Some of my favorite chapters had to be the ones focused on Medusa, Medea, and the Amazons, although Penelope and Clytemnestra came close behind. With a sharp wit and occasional sarcasm to help keep her reader engaged, Haynes shreds whatever claims to the title hero men like Jason and Theseus have (and you really have to agree with her, especially about Theseus) to bring the story back around to the women. Medusa was hanging out in a cave not bothering anyone, having already suffered being sexually assaulted by Posiedon and cursed by Athene, she's sleeping and along comes this jerk with no personal grudge against her to chops off her head and weaponizes it. Every visual interpretation of this Haynes can find tends to make this moment both violent and sexual. What's that about, really?
Clytemnestra and Medea win Greece's awards for "worst wife" and "worst mother" because, Haynes points out, Greek men were terrified of powerful women. It kind of makes you want to travel back to when the plays were first performed and watch the male audience shake in their sandals- especially over Euripides' Medea. Or would they have been more afraid of Clytemnestra? A woman with no magical power, no assistance from the gods, just ten years of rage over her husband sacrificing their daughter so he could go off to war and no one saying anything against it. He kills the kid, spends ten years at war making a name for himself and enjoying raping other women, then comes home (with his war "bride" in tow) and expects his wife to be happy about it? I'd have voted justifiable homicide if I was on that jury.

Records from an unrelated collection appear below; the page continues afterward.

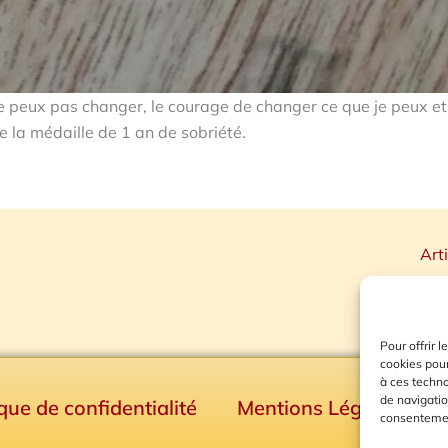
ne peux pas changer, le courage de changer ce que je peux et
de la médaille de 1 an de sobriété.
Art
Pour offrir 
cookies pour
à ces techn
de navigatio
ique de confidentialité
Mentions Légales
consentement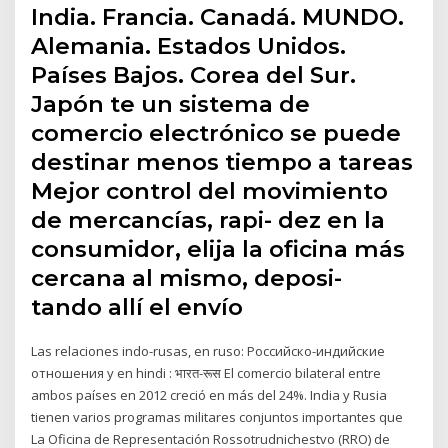
India. Francia. Canadá. MUNDO.
Alemania. Estados Unidos.
Países Bajos. Corea del Sur.
Japón te un sistema de
comercio electrónico se puede
destinar menos tiempo a tareas
Mejor control del movimiento
de mercancías, rapi- dez en la
consumidor, elija la oficina más
cercana al mismo, deposi-
tando allí el envío
Las relaciones indo-rusas, en ruso: Российско-индийские
отношения y en hindi : भारत-रूस El comercio bilateral entre
ambos países en 2012 creció en más del 24%.​ India y Rusia
tienen varios programas militares conjuntos importantes que
La Oficina de Representación Rossotrudnichestvo (RRO) de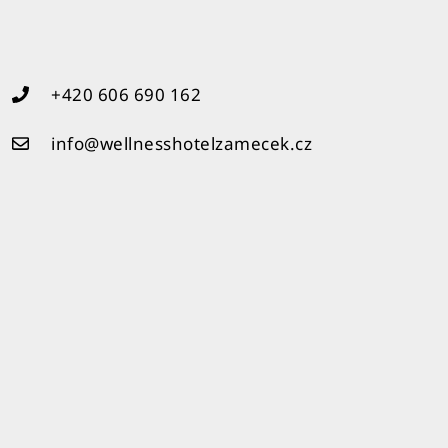
+420 606 690 162
info@wellnesshotelzamecek.cz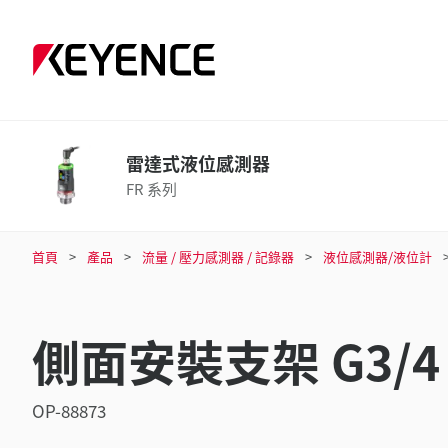
雷達式液位感測器
FR 系列
首頁
產品
流量 / 壓力感測器 / 記錄器
液位感測器/液位計
側面安裝支架 G3/4
OP-88873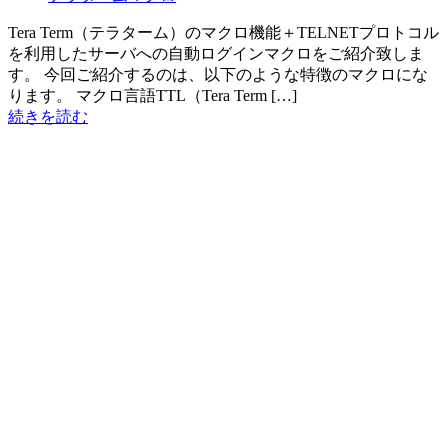
Tera Term（テラターム）のマクロ機能＋TELNETプロトコル
を利用したサーバへの自動ログインマクロをご紹介致しま
す。 今回ご紹介するのは、以下のような特徴のマクロにな
ります。 マクロ言語TTL（Tera Term […]
続きを読む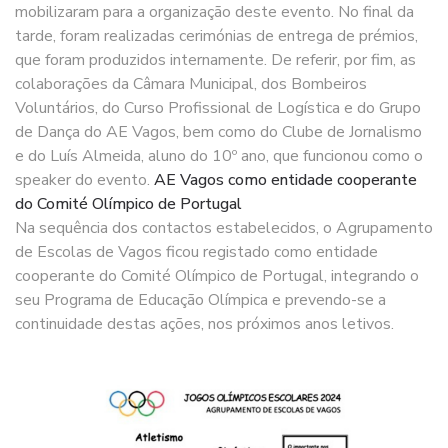
mobilizaram para a organização deste evento. No final da
tarde, foram realizadas cerimónias de entrega de prémios,
que foram produzidos internamente. De referir, por fim, as
colaborações da Câmara Municipal, dos Bombeiros
Voluntários, do Curso Profissional de Logística e do Grupo
de Dança do AE Vagos, bem como do Clube de Jornalismo
e do Luís Almeida, aluno do 10º ano, que funcionou como o
speaker do evento.
AE Vagos como entidade cooperante
do Comité Olímpico de Portugal
Na sequência dos contactos estabelecidos, o Agrupamento
de Escolas de Vagos ficou registado como entidade
cooperante do Comité Olímpico de Portugal, integrando o
seu Programa de Educação Olímpica e prevendo-se a
continuidade destas ações, nos próximos anos letivos.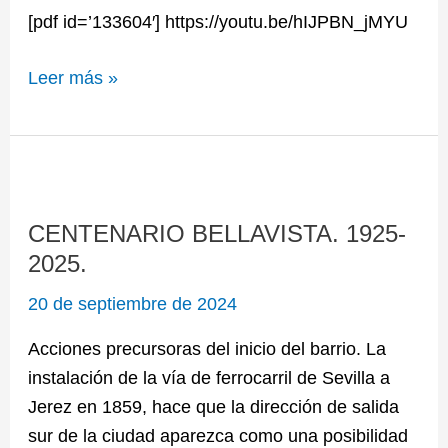
[pdf id=’133604′] https://youtu.be/hIJPBN_jMYU
Leer más »
CENTENARIO
BELLAVISTA.
CENTENARIO BELLAVISTA. 1925-
1925-
2025.
2025.
20 de septiembre de 2024
Acciones precursoras del inicio del barrio. La
instalación de la vía de ferrocarril de Sevilla a
Jerez en 1859, hace que la dirección de salida
sur de la ciudad aparezca como una posibilidad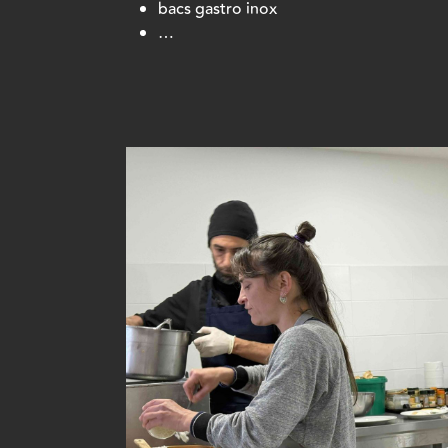
bacs gastro inox
…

There's something for everyone in these chapters- from original interpretations of Greek and how they can change meanings that stick with us down through the ages to the dangers of "sanitizing" myths to tell them to children. From descriptions of visual representations of myths in ancient pottery to what Medea's dragon chariot at the end of her play actually meant to the Greeks (which I thought was pretty great even if the male audience might not have); and modern operas of the story of Orpheus and Eurydice to modern Amazons together-we-are-powerful symbolism in Buffy the Vampire Slayer, the exploration into some of Greek mythology's well known (and a few lesser known) women should resonate with women across all levels.
As Natalie Haynes says, we keep retelling these stories because we find new questions they raise and new voices wanting to be heard, and each generation will undoubtedly continue to do so. But discovering some of the origins makes those stories even more interesting to me.